Personal information
- Full name: Emilio Muñoz Barrero
- Date of birth: 16 January 1979 (age 46)
- Place of birth: Úbeda, Spain
- Height: 1.87 m (6 ft 1+1⁄2 in)
- Position(s): Goalkeeper

Youth career
- Úbeda

Senior career*
- Years: Team / Apps / (Gls)
- 1997–1999: Úbeda / 7 / (0)
- 1998–1999: → Alavés B (loan) / 0 / (0)
- 1999–2004: Jaén / 20 / (0)
- 2004–2007: Villajoyosa / 122 / (0)
- 2007–2008: Benidorm / 32 / (0)
- 2008–2009: Atlético Baleares / 34 / (0)
- 2009–2012: La Nucía / 98 / (0)
- 2012–2017: Mancha Real / 179 / (0)
- 2017–2018: Real Jaén / 12 / (0)
- 2018–2020: Atlético Porcuna / 29 / (0)
- 2020–2021: Torredonjimeno / 15 / (0)
- 2021–2022: Begijar CF
- 2023–2024: Atlético Porcuna

= Emilio Muñoz (footballer) =

Spanish footballer

Emilio Muñoz Barrero (born 16 January 1979), simply known as Emilio, is a Spanish former footballer who played as a goalkeeper.

==Club career==
Born in Úbeda, Jaén, Andalusia, Emilio made his senior debut with hometown club Úbeda CF in 1997. In 1999, after a brief stint at Deportivo Alavés B, he moved to Segunda División B club Real Jaén.
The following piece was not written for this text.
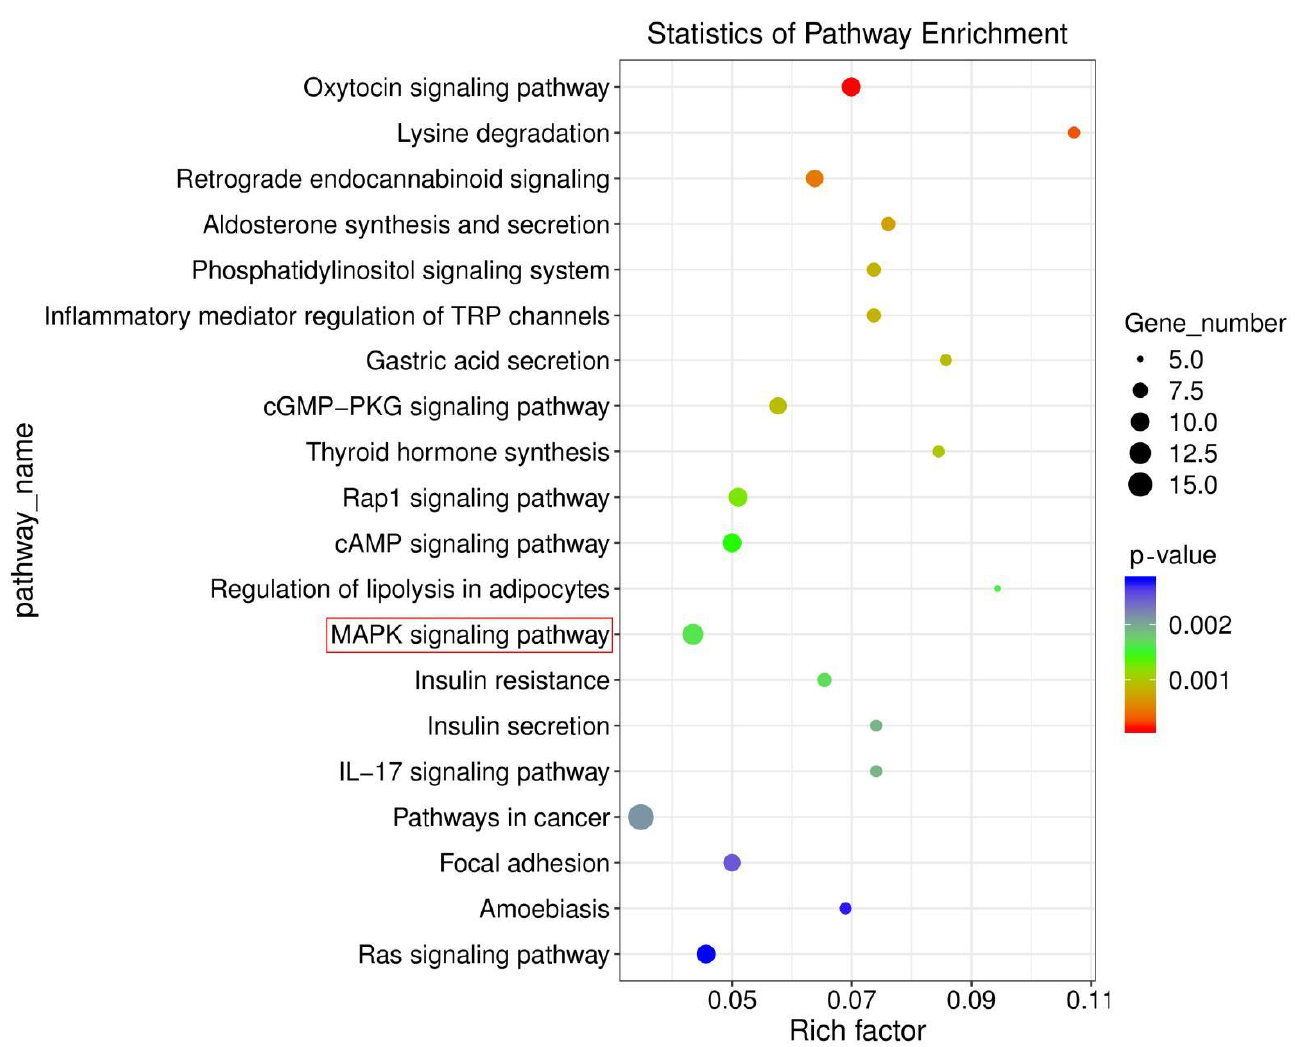
Figure 4. Top 20 pathways showed significant changes in histone methylation-related genes. MAPK signaling pathway was highlighted in red circles.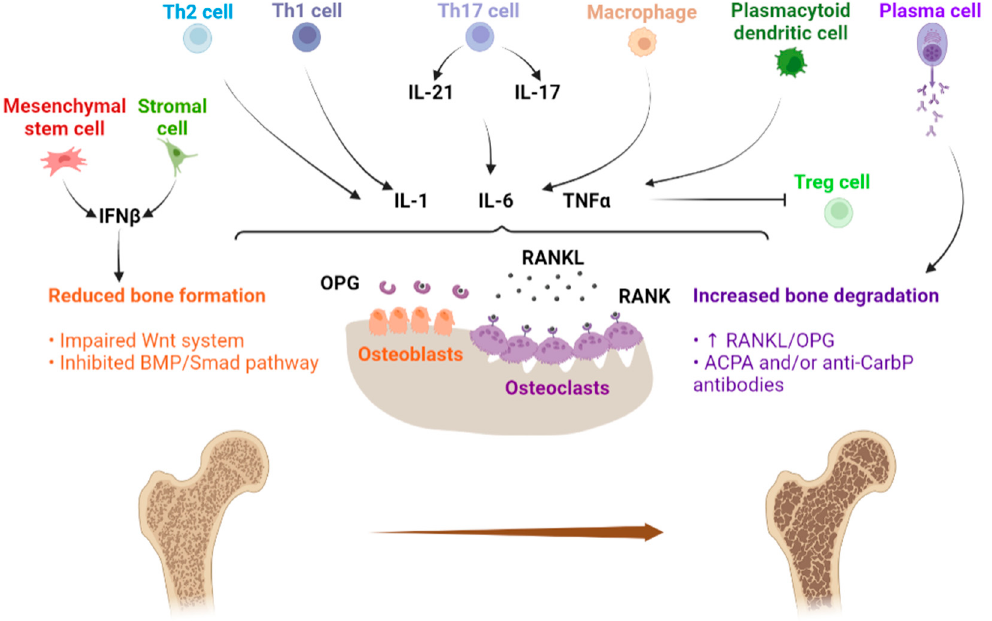
Figure 1. Osteoimmunology: the tight interplay between immune system and bone metabolism in SLE. Immune cells interplay affecting bone metabolism, mainly by means of a proinflammatory cytokine network that impairs the balance between osteoclast and osteoblast function. ACPA: anti- citrullinated protein antibody. Anti-CarbP: anti-carbamylated protein. BMP: bone morphogenetic protein. IFN β : interferon β . IL-1: interleukin 1. IL-6: interleukin 6. IL-17: interleukin 17. OPG: osteoprotegerin. RANK: receptor activator of nuclear factor-kB. RANKL: receptor activator of nuclear factor-kB ligand. SLE: systemic lupus erythematous. Smad: small mother against decapentaplegic. Th1 cells: T helper 1 cells. Th2 cells: T helper 2 cells. Th17 cells: T helper 17 cells. TNF α : tumor necrosis factor α . Treg cells: T regulatory cells. Wnt: wingless-related integration site. Original figure.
After achieving promotion in 2000, Emilio made his professional debut on 20 May 2001, starting in a 2–2 away draw against Levante UD. He remained as a backup in the following years, and left the club in January 2004.

Emilio subsequently joined Villajoyosa CF in the third division, and continued to appear in the same category but also in Tercera División in the following years, representing Benidorm CF, CD Atlético Baleares, CF La Nucía and Atlético Mancha Real.